[Opening DOCUMENT EXCERPT section]

Highlights

Mixed precision support for all models

torchvision models now support mixed-precision training via the new torch.cuda.amp package. Using mixed precision support is easy: just wrap the model and the loss inside a torch.cuda.amp.autocast context manager. Here is an example with Faster R-CNN:

import torch, torchvision

device = torch.device('cuda')

model = torchvision.models.detection.fasterrcnn_resnet50_fpn()
model.to(device)

input = [torch.rand(3, 300, 400, device=device)]
boxes = torch.rand((5, 4), dtype=torch.float32, device=device)
boxes[:, 2:] += boxes[:, :2]
target = [{"boxes": boxes,
          "labels": torch.zeros(5, dtype=torch.int64, device=device),
          "image_id": 4,
          "area": torch.zeros(5, dtype=torch.float32, device=device),
          "iscrowd": torch.zeros((5,), dtype=torch.int64, device=device)}]

# use automatic mixed precision
with torch.cuda.amp.autocast():
    loss_dict = model(input, target)
losses = sum(loss for loss in loss_dict.values())
# perform backward outside of autocast context manager
losses.backward()

New pre-trained segmentation models

This releases adds pre-trained weights for the ResNet50 variants of Fully-Convolutional Networks (FCN) and DeepLabV3.

[Closing DOCUMENT EXCERPT section]

#### [DIRECTIONS FOR THIS TASK]
In the torchvision highlights, which two things must be wrapped inside a torch.cuda.amp.autocast context manager to use mixed precision?

[Opening DATA SECTION section]

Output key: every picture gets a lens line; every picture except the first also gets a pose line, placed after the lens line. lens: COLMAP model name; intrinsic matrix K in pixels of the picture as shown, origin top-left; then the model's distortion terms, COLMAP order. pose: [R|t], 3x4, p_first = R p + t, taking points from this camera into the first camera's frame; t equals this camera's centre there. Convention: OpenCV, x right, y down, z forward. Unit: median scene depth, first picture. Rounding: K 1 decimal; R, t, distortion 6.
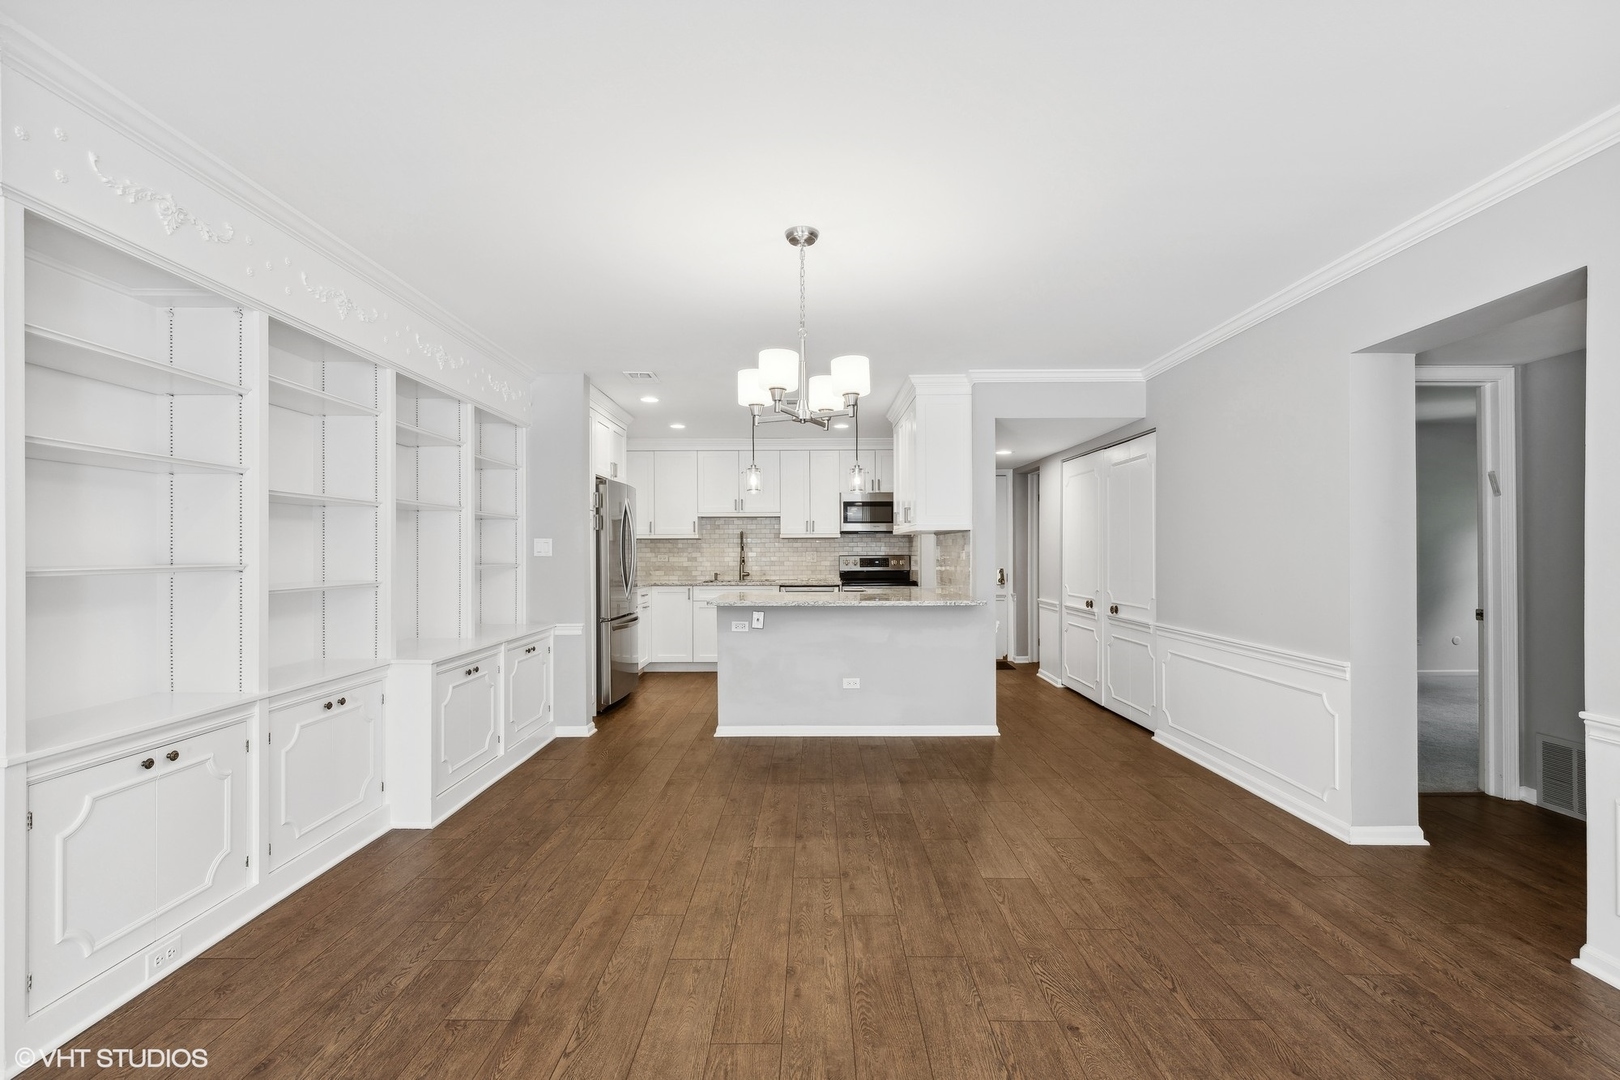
lens RADIAL K [[744.4, 0, 802.9], [0, 744.4, 549.8], [0, 0, 1]] dist [-0.002539, -0.000738]
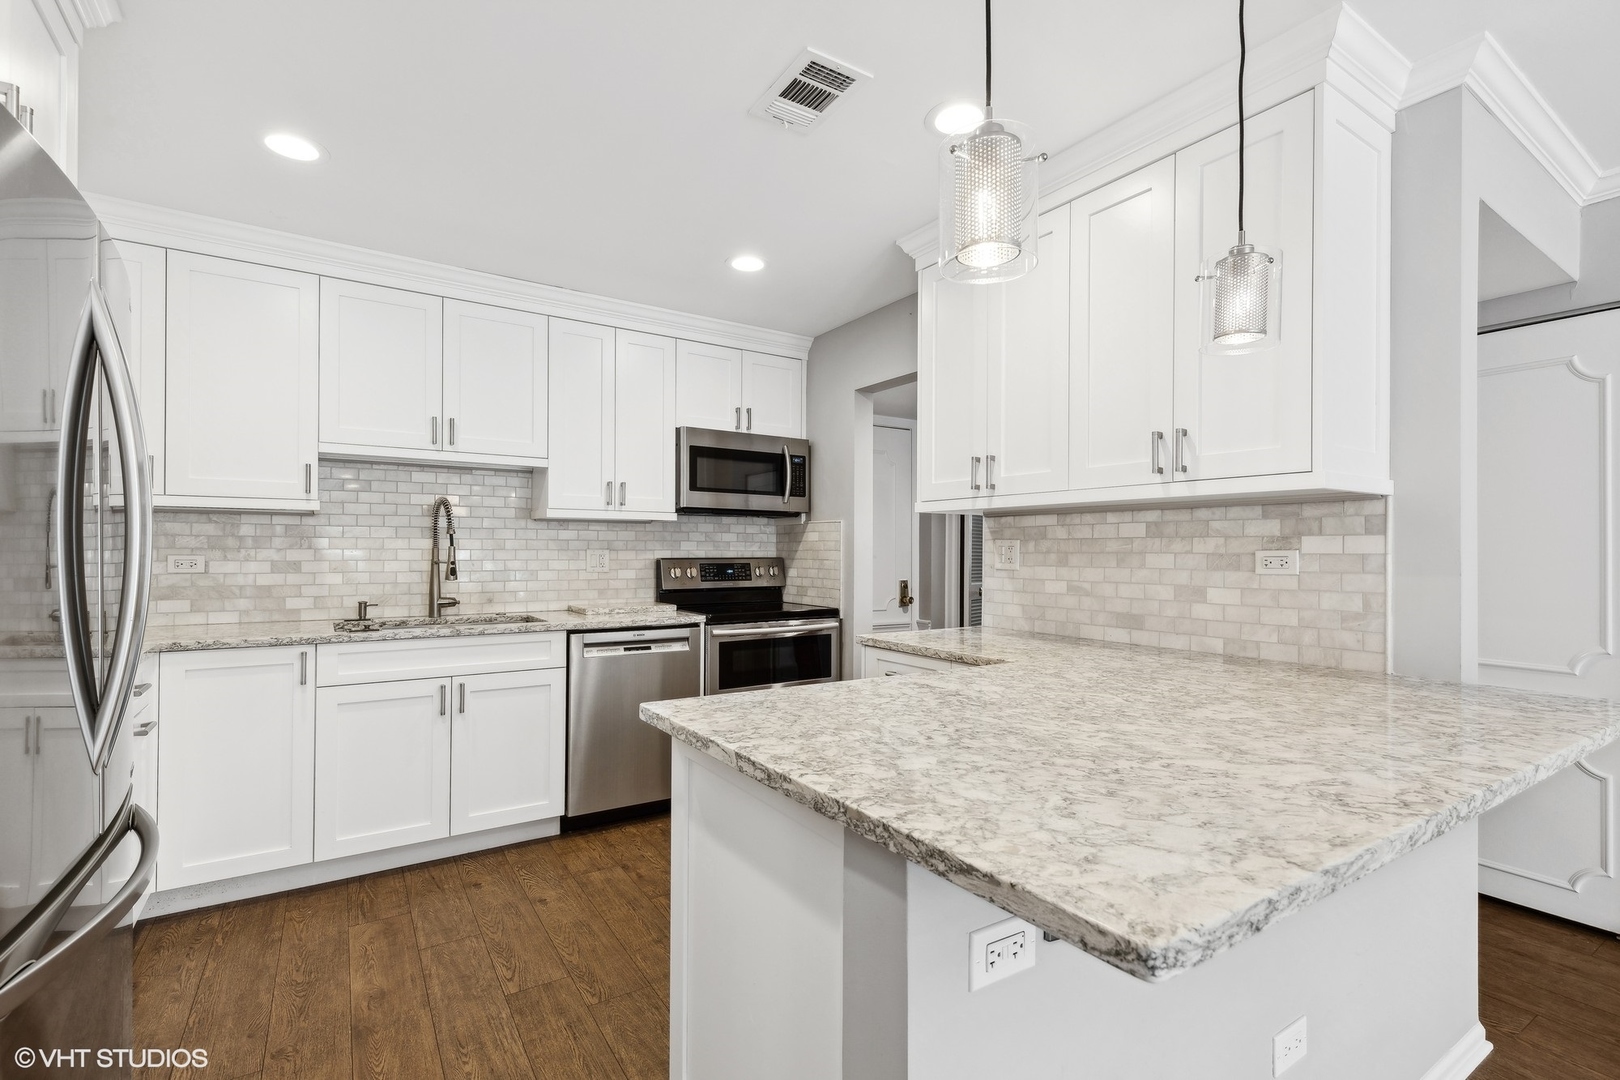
lens RADIAL K [[744.4, 0, 800.3], [0, 744.4, 548.8], [0, 0, 1]] dist [-0.002539, -0.000738]
pose [[0.833564, 0.009164, 0.552348, -0.142538], [-0.006708, 0.999957, -0.006466, 0.004016], [-0.552383, 0.001685, 0.833589, 0.548615]]
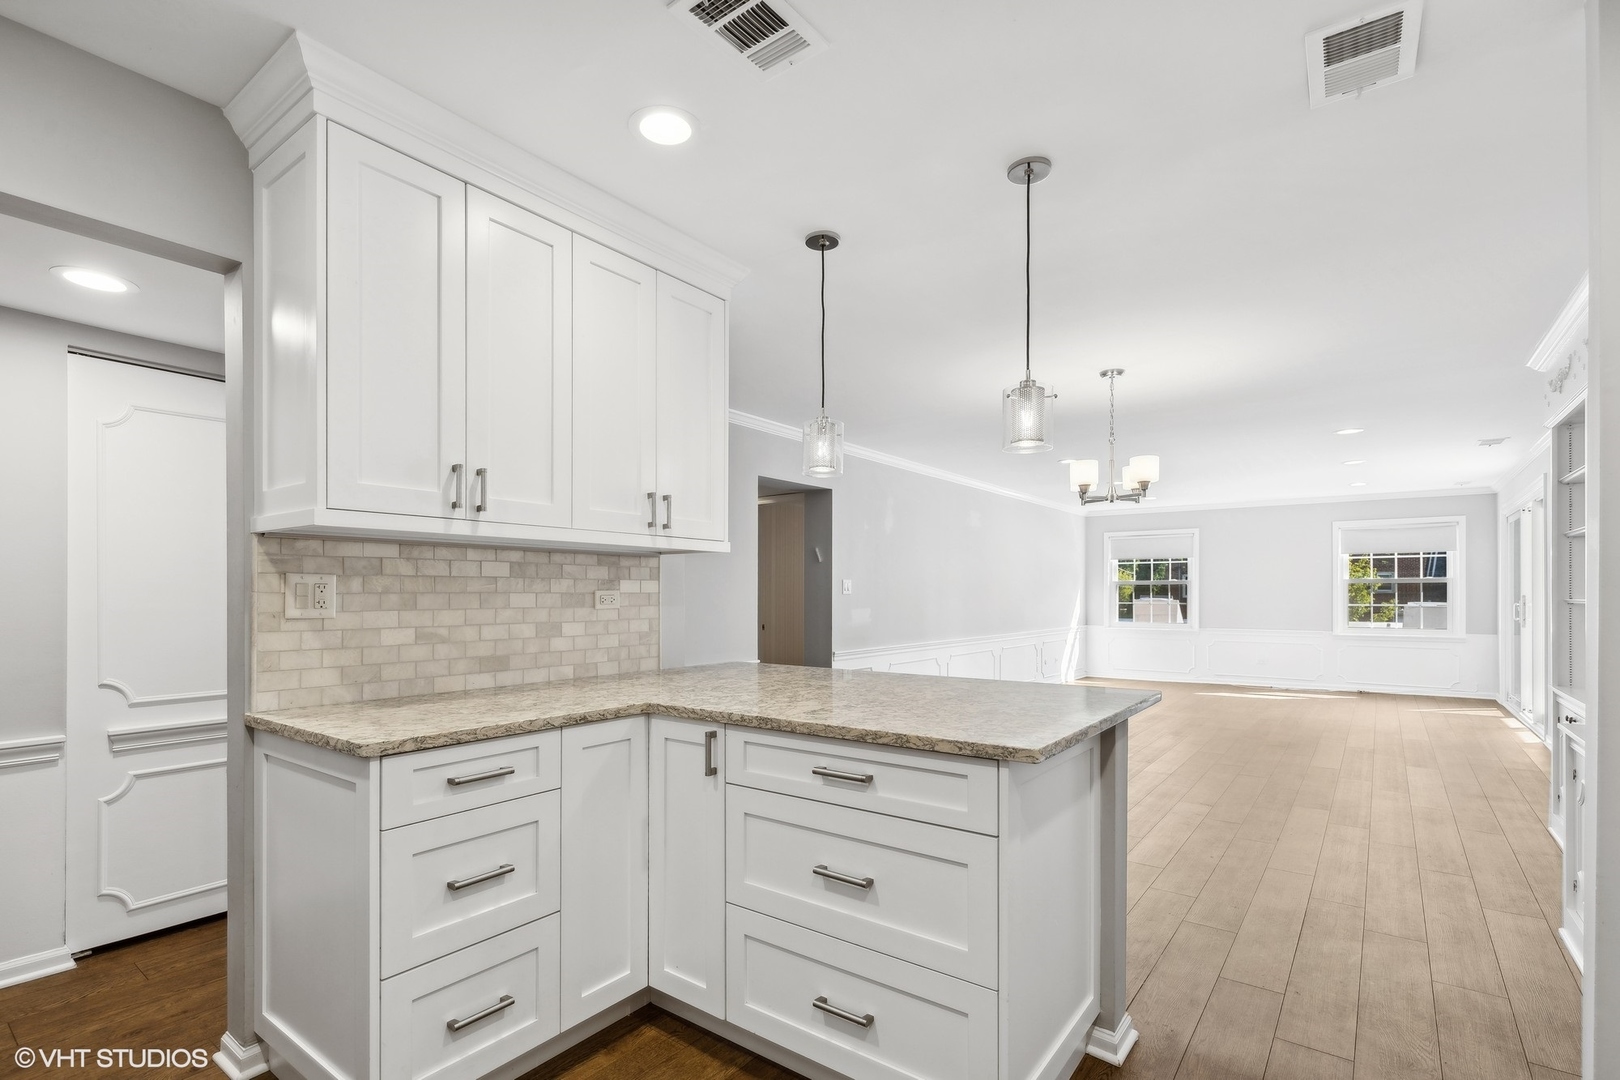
lens RADIAL K [[744.4, 0, 820.9], [0, 744.4, 592.3], [0, 0, 1]] dist [-0.002539, -0.000738]
pose [[-0.814513, 0.003882, 0.580133, -0.131642], [0.003435, 0.999992, -0.001868, 0.003298], [-0.580135, 0.000471, -0.814520, 1.133691]]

[Closing DATA SECTION section]

#### [SOLUTION TO THIS TASK]
The model and the loss.